Estonian businessman Vladimir Tsastsin has been sentenced in New York to over seven years in prison for his role in a cyberscam that infected 4 million computers in over 100 countries.
Estonian cyberscam defendant sentenced to 7 yrs in jail in US
Vladimir Tsastsin was sentenced Tuesday by U.S. District Judge Richard Kaplan in Manhattan. The 35-year-old Tsastsin has already served nearly five years of the sentence. Kaplan called the scam that infected over a half million computers in the United States alone an "extraordinarily outrageous" scheme.
Before sentencing, Tsastsin apologized for "stupidity and poor judgment."
Computers infected in the U.S. included some belonging to government agencies, including NASA. Other infected computers were at educational institutions, nonprofit organizations and commercial businesses. Individuals were also affected.
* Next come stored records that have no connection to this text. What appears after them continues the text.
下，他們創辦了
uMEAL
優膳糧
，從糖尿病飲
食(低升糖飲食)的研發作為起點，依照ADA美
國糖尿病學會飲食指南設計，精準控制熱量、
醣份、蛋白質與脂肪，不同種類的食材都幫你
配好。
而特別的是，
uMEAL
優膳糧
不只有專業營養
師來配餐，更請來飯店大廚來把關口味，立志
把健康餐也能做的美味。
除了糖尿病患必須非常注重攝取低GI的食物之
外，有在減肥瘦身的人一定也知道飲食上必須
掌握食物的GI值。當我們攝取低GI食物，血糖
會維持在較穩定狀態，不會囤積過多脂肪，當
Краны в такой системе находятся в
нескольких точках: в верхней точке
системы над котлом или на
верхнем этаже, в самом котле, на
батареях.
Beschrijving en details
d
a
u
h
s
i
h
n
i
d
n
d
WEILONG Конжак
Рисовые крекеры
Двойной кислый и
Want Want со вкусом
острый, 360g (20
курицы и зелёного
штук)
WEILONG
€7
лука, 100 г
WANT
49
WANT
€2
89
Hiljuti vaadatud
Computers were infected with software that disabled anti-virus protections and steered users to other websites.
Tsastsin was extradited to the United States in October 2014 after a two-year probe by the FBI and Estonian authorities.
Last July Tsastsin pleaded guilty to conspiracy to commit computer intrusion and conspiracy to commit wire fraud, two of the 27 charges he had faced.
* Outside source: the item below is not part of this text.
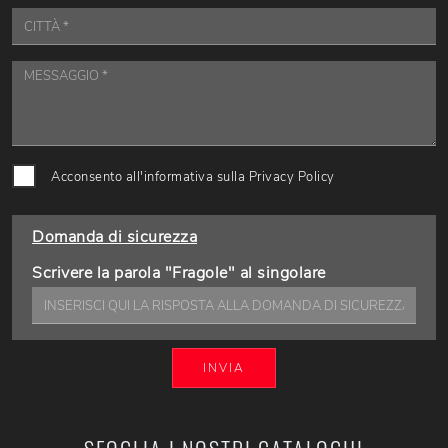
Acconsento all'informativa sulla
Privacy Policy
Domanda di sicurezza
Scrivere la parola "Fragole" al singolare
INVIA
U.S. Attorney Preet Bharara said that Tsastsin and his co-conspirators made more than 14 million U.S. dollars through the scheme.
According to the summary of charges, Tsastsin developed and distributed from 2007 till November 2011 the malware called DNS Changer which infected at least four million computers in around 100 countries. The malware was used to redirect web traffic to sites controlled by the ring which usually displayed ads and generated millions of euros of revenue for its operators.
In the framework of the criminal case opened in Estonia Vladimir Tsastsin was charged with establishing a criminal organization and with money laundering committed by a group on a large scale and at least for the second time.